I have a doubt in this exercise.
Let be $ \theta: R^n \rightarrow R $ a concave function differentiable at $w$. $ d $ is a ascent direction of $ \theta $ i.e. exists $ \delta > 0 $ such that \begin{equation} \theta(w+\lambda d) > \theta(w) \quad \forall \lambda \in (0.\delta) \end{equation}
if and only if $ (\nabla\theta(w))^t d > 0 $
This is my try.
As $ \theta $ is differentiable at $ w $ then $$ \theta(w+\lambda d) = \theta(w) + (\nabla\theta(w))^t (\lambda d) + r(\lambda d) $$
where $ \lim_{\lambda \rightarrow 0 } \frac{r(\lambda d)}{|\lambda|} = 0 $
As $ \theta(w+\lambda d) > \theta(w) $ then $$ (\nabla\theta(w))^t (\lambda d) + r(\lambda d) > 0 $$
As $ \lambda \in (0,\delta) $ we can divide by $ \lambda $ the last expression $$ (\nabla\theta(w))^t d + \frac{r(\lambda d)}{\lambda} > 0 $$
Making $ \lambda \downarrow 0 $ we hace $$ (\nabla\theta(w))^t d \geq 0 $$
As you can see I have the option $ (\nabla\theta(w))^t d = 0 $. How can I prove that $ (\nabla\theta(w))^t d > 0 $?

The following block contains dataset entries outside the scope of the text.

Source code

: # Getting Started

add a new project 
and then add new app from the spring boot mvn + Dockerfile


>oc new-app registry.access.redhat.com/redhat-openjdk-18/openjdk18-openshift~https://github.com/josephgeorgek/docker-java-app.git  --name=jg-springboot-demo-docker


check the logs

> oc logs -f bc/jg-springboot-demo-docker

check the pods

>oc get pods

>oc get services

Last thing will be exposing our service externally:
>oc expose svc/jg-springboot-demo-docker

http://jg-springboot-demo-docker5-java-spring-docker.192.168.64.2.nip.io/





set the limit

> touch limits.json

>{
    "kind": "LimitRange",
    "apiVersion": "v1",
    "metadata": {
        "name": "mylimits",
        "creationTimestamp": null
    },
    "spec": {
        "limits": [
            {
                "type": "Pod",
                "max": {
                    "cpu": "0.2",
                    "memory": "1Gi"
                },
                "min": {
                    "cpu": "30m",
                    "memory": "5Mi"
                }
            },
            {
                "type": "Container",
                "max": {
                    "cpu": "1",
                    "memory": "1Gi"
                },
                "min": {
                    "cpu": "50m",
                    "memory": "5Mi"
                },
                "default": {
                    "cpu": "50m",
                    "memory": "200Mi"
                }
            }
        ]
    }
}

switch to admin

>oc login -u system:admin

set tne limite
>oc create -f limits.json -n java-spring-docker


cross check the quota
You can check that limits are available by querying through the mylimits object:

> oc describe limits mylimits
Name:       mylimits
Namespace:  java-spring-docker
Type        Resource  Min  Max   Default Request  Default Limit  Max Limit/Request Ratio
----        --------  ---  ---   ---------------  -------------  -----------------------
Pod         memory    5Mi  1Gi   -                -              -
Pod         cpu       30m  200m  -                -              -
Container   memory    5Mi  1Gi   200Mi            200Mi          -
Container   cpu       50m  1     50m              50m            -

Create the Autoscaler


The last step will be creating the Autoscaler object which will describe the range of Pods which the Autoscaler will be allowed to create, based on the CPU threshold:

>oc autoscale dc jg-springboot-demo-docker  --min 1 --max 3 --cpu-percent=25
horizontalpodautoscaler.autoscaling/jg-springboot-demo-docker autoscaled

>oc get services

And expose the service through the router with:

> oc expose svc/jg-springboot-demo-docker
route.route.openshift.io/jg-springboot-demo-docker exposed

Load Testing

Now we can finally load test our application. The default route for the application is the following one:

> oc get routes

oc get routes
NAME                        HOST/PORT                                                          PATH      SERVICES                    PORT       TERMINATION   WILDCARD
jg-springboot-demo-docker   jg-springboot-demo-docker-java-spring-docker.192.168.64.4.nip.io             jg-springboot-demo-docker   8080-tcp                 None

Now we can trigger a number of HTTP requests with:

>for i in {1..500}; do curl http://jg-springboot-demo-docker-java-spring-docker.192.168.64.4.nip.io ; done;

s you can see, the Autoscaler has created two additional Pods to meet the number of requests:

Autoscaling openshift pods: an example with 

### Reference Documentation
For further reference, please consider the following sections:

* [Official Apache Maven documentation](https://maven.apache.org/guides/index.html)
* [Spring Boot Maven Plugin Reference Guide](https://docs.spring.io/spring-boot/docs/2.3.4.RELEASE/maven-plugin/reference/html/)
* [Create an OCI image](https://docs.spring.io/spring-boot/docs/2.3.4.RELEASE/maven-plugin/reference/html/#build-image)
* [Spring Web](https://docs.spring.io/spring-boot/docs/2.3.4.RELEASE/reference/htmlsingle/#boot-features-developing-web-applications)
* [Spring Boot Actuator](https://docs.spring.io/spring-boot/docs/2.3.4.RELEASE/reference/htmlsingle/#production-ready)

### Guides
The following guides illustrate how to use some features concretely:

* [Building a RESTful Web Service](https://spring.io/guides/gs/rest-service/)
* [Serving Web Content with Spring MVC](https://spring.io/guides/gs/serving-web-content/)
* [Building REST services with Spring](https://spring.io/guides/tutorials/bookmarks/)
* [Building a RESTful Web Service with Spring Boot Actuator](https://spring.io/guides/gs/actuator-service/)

You haven't used concavity yet. Concavity implies that $$\theta(w+\lambda d)-\theta(w)\le (\nabla \theta(w))^t \lambda d \tag{1}$$ (Geometrically, the graph of function lies below its tangent plane). Since the left hand side of (1) is positive for some $\lambda>0$, the conclusion $(\nabla \theta(w))^t d>0$ follows.
By the way, this is essentially a one-dimensional problem: you could consider the function $\psi(\lambda)=\theta(w+\lambda d)$, which is concave, and argue as above that $\psi'(0)>0$.